-- START Exercise input --

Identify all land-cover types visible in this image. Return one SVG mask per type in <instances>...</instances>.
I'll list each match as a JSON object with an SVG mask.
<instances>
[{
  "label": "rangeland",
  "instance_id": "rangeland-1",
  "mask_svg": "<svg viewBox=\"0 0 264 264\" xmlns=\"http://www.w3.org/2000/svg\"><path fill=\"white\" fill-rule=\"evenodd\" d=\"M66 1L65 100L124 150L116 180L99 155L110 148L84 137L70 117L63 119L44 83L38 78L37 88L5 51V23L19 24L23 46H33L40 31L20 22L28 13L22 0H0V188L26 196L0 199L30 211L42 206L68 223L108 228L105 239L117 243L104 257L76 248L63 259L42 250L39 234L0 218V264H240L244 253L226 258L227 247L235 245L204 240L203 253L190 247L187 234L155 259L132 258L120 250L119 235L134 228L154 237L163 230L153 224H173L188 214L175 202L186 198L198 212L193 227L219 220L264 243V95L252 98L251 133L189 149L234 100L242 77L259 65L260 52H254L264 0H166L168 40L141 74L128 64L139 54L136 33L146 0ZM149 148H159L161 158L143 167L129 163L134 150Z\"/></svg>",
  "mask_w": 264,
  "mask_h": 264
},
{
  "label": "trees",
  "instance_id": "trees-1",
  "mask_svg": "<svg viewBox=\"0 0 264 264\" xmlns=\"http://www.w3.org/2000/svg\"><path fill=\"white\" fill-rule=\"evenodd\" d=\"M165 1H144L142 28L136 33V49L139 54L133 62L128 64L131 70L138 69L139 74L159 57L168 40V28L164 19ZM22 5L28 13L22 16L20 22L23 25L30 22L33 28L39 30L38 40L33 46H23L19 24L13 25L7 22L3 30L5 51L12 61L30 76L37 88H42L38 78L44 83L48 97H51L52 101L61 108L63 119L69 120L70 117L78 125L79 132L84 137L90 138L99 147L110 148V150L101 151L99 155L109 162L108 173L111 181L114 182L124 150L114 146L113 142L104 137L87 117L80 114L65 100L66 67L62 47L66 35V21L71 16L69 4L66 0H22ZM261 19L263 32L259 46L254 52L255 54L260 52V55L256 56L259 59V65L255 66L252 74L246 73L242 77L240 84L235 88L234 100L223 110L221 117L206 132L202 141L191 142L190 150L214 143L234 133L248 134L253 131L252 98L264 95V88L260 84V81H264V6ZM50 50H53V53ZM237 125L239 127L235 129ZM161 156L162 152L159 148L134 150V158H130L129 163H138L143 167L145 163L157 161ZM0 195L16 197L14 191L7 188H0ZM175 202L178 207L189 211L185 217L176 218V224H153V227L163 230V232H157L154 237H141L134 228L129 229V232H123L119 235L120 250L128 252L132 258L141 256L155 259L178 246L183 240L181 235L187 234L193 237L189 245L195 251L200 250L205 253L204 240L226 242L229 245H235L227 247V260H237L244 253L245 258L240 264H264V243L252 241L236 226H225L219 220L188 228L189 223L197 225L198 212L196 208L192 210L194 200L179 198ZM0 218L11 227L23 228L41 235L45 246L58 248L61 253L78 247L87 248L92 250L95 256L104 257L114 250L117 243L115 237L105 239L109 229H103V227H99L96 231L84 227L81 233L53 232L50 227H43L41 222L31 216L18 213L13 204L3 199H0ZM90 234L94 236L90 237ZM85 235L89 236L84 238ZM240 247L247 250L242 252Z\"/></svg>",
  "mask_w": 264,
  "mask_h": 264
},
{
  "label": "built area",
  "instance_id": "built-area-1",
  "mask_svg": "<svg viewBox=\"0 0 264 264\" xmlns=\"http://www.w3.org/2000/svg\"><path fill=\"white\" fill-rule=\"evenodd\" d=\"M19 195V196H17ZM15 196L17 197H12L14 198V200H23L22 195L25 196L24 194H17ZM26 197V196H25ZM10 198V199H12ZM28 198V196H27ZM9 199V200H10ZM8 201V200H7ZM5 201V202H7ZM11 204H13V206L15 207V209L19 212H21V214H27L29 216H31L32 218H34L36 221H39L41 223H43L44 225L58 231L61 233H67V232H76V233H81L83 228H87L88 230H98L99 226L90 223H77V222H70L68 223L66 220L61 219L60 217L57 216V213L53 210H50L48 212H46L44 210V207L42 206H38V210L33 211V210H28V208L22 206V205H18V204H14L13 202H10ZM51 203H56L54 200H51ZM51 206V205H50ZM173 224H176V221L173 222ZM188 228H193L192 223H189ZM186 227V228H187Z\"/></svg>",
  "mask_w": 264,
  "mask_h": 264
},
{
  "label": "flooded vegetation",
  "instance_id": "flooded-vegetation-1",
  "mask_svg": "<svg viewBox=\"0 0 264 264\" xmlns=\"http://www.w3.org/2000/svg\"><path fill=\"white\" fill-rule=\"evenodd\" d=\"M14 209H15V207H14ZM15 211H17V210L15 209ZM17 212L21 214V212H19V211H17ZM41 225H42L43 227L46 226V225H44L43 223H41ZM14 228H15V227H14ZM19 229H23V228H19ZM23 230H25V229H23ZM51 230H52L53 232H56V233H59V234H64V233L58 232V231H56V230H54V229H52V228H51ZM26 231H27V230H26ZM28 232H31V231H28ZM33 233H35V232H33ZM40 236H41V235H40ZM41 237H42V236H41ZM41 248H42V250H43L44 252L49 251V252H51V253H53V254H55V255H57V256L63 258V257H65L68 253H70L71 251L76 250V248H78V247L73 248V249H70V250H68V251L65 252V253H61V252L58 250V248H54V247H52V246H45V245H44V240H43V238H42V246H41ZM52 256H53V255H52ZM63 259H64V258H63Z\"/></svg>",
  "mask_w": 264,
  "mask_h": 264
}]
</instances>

-- END Exercise input --

All of the entries above should be written out again exactly.

Identify all land-cover types visible in this image. Return one SVG mask per type in <instances>...</instances>.
I'll list each match as a JSON object with an SVG mask.
<instances>
[{
  "label": "rangeland",
  "instance_id": "rangeland-1",
  "mask_svg": "<svg viewBox=\"0 0 264 264\" xmlns=\"http://www.w3.org/2000/svg\"><path fill=\"white\" fill-rule=\"evenodd\" d=\"M66 1L65 100L124 150L116 180L99 155L110 148L84 137L70 117L63 119L44 83L38 78L37 88L5 51V23L19 24L23 46H33L40 31L20 22L28 13L22 0H0V188L26 196L0 199L30 211L42 206L68 223L108 228L105 239L117 243L104 257L76 248L63 259L42 250L39 234L0 218V264H240L244 253L226 258L227 247L235 245L204 240L203 253L190 247L187 234L155 259L132 258L120 250L119 235L134 228L154 237L163 230L153 224H173L188 214L175 202L186 198L198 212L193 227L219 220L264 243V95L252 98L251 133L189 149L234 100L242 77L259 65L260 52H254L264 0H166L168 40L141 74L128 64L139 54L136 33L146 0ZM149 148H159L161 158L143 167L129 163L134 150Z\"/></svg>",
  "mask_w": 264,
  "mask_h": 264
},
{
  "label": "trees",
  "instance_id": "trees-1",
  "mask_svg": "<svg viewBox=\"0 0 264 264\" xmlns=\"http://www.w3.org/2000/svg\"><path fill=\"white\" fill-rule=\"evenodd\" d=\"M165 1H144L142 28L136 33V49L139 54L133 62L128 64L131 70L138 69L139 74L159 57L168 40V28L164 19ZM22 5L28 13L22 16L20 22L23 25L30 22L33 28L39 30L38 40L33 46H23L19 24L13 25L7 22L3 30L5 51L12 61L30 76L37 88H42L38 78L44 83L48 97H51L52 101L61 108L63 119L69 120L70 117L78 125L79 132L84 137L90 138L99 147L110 148V150L101 151L99 155L109 162L108 173L111 181L114 182L124 150L114 146L113 142L104 137L87 117L80 114L65 100L66 67L62 47L66 35V21L71 16L69 4L66 0H22ZM261 19L263 32L259 46L254 52L255 54L260 52V55L256 56L259 59V65L255 66L252 74L246 73L242 77L240 84L235 88L234 100L223 110L221 117L206 132L202 141L191 142L190 150L214 143L234 133L248 134L253 131L252 98L264 95V88L260 84V81H264V6ZM50 50H53V53ZM237 125L239 127L235 129ZM161 156L162 152L159 148L134 150V158H130L129 163H138L143 167L145 163L157 161ZM0 195L16 197L14 191L7 188H0ZM175 202L178 207L189 211L185 217L176 218V224H153V227L163 230V232H157L154 237H141L134 228L129 229V232H123L119 235L120 250L128 252L132 258L141 256L155 259L178 246L183 240L181 235L187 234L193 237L189 245L195 251L200 250L205 253L204 240L226 242L229 245H235L227 247V260H237L244 253L245 258L240 264H264V243L252 241L236 226H225L219 220L188 228L189 223L197 225L198 212L196 208L192 210L194 200L179 198ZM0 218L11 227L23 228L41 235L45 246L58 248L61 253L78 247L87 248L92 250L95 256L104 257L114 250L117 243L115 237L105 239L109 229H103V227H99L96 231L84 227L81 233L53 232L50 227H43L41 222L31 216L18 213L13 204L3 199H0ZM90 234L94 236L90 237ZM85 235L89 236L84 238ZM240 247L247 250L242 252Z\"/></svg>",
  "mask_w": 264,
  "mask_h": 264
},
{
  "label": "built area",
  "instance_id": "built-area-1",
  "mask_svg": "<svg viewBox=\"0 0 264 264\" xmlns=\"http://www.w3.org/2000/svg\"><path fill=\"white\" fill-rule=\"evenodd\" d=\"M19 195V196H17ZM15 196L17 197H12L14 198V200H23L22 195L25 196L24 194H17ZM26 197V196H25ZM10 198V199H12ZM28 198V196H27ZM9 199V200H10ZM8 201V200H7ZM5 201V202H7ZM11 204H13V206L15 207V209L19 212H21V214H27L29 216H31L32 218H34L36 221H39L41 223H43L44 225L58 231L61 233H67V232H76V233H81L83 228H87L88 230H98L99 226L90 223H77V222H70L68 223L66 220L61 219L60 217L57 216V213L53 210H50L48 212H46L44 210V207L42 206H38V210L33 211V210H28V208L22 206V205H18V204H14L13 202H10ZM51 203H56L54 200H51ZM51 206V205H50ZM173 224H176V221L173 222ZM188 228H193L192 223H189ZM186 227V228H187Z\"/></svg>",
  "mask_w": 264,
  "mask_h": 264
},
{
  "label": "flooded vegetation",
  "instance_id": "flooded-vegetation-1",
  "mask_svg": "<svg viewBox=\"0 0 264 264\" xmlns=\"http://www.w3.org/2000/svg\"><path fill=\"white\" fill-rule=\"evenodd\" d=\"M14 209H15V207H14ZM15 211H17V210L15 209ZM17 212L21 214V212H19V211H17ZM41 225H42L43 227L46 226V225H44L43 223H41ZM14 228H15V227H14ZM19 229H23V228H19ZM23 230H25V229H23ZM51 230H52L53 232H56V233H59V234H64V233L58 232V231H56V230H54V229H52V228H51ZM26 231H27V230H26ZM28 232H31V231H28ZM33 233H35V232H33ZM40 236H41V235H40ZM41 237H42V236H41ZM41 248H42V250H43L44 252L49 251V252H51V253H53V254H55V255H57V256L63 258V257H65L68 253H70L71 251L76 250V248H78V247L73 248V249H70V250H68V251L65 252V253H61V252L58 250V248H54V247H52V246H45V245H44V240H43V238H42V246H41ZM52 256H53V255H52ZM63 259H64V258H63Z\"/></svg>",
  "mask_w": 264,
  "mask_h": 264
}]
</instances>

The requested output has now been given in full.